Pound-for-pound all-time boxing great Manny Pacquiao (58-6-2) has rarely been able to focus exclusively on just boxing throughout his 21-year career. As a child, he turned the distraction of hunger to motivation, literally putting the gloves on to earn pesos and buy rice and stave off starvation.
Once he became a worldwide success, Pacquiao’s training camps still were usually mired in one sort of serious distraction or another. From the drama of hastily-assembled and late-starting training camps split over continents (much to the consternation of coaches), to his family often being under threat of kidnapping, to personal scandal and balancing a second full-time career as a national elected official in his native Philippines, Manny Pacquiao has seemed to always go into the ring fighting several battles at once.
In Las Vegas on November 5th, the 37 year-old warrior comes out of a short-lived retirement to fight WBO welterweight champ Jessie Vargas (27-1), seemingly with the express purpose of seeing how effectively he can juggle multiple concerns and careers. “This is my chance to make history by becoming the first sitting senator to win a world title,” Pacquiao recently told BoxingScene.
Sitting senators winning professional fights isn’t a thing because it doesn’t make much sense for it to be. The demands of either job on their own should be enough to occupy all the time and energy any normal person has to spare.

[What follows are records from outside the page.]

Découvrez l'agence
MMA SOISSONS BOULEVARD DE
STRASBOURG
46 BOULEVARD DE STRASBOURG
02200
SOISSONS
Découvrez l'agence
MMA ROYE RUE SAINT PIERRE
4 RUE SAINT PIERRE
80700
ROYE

Pacquiao has made a lot of boxing history in his legendary career. Now that he’s a senator, he says he wants to make history by connecting completely disparate and individually demanding things.
Given his split-attention, the question has to be to what extent does Pacquiao have his head in boxing? Once more, we’re about to find out how well Manny Pacquiao can box when he hasn’t been able to devote all of his attention to the sport.
The speedy power-puncher insists that he and his coach Freddie Roach have well-thought strategies for the much larger, much younger Vargas, citing his successful approach to beating Oscar De La Hoya in 2008.
Pacquiao had a significant youth advantage in that contest, however, one he won’t have this weekend against the 27 year-old Vargas. Roach has also emphasized that he and Pacquiao have worked around his Senatorial duties, effectively.
Roach insists that Pacquiao is getting his boxing rounds in at roughly 40 per day and his training schedule is shaped around his Senate schedule in Manila. “We never missed a late session,” he said, according to FightNews.
“[Manny] boxed a minimum of 40 rounds a day. Even if he got there at 8, he went at least the 40 rounds.”
Fight News’s story continue, saying, “all reports have him not missing a main senate session, nor a committee meeting, in the lead up to this fight. He trained around his politics, rising at around 6 a.m. for workouts, then staying in committee meetings and main senatorial sessions until, sometimes, as late as 7 or 8 p.m., before going back to train.”
All that paints a picture of a Pacquiao who is currently about politics, first, and boxing, second. He has no doubt put in the physical work during this camp with Roach. But there are still lingering concerns that his mind still seems to be most concerned with his Senate duties.
Fighting is an especially dangerous thing to do when you’re anything less than all-in. Manny Pacquiao has done that successfully for years, however.
On Saturday, nearing his 40’s, he’ll try to do it once more. “When my career finally ends I do not want to look back and wonder if I missed any opportunities. No regrets.”
We'll find out if he regrets splitting time between politics and pugilism when he steps into the ring on November 5th.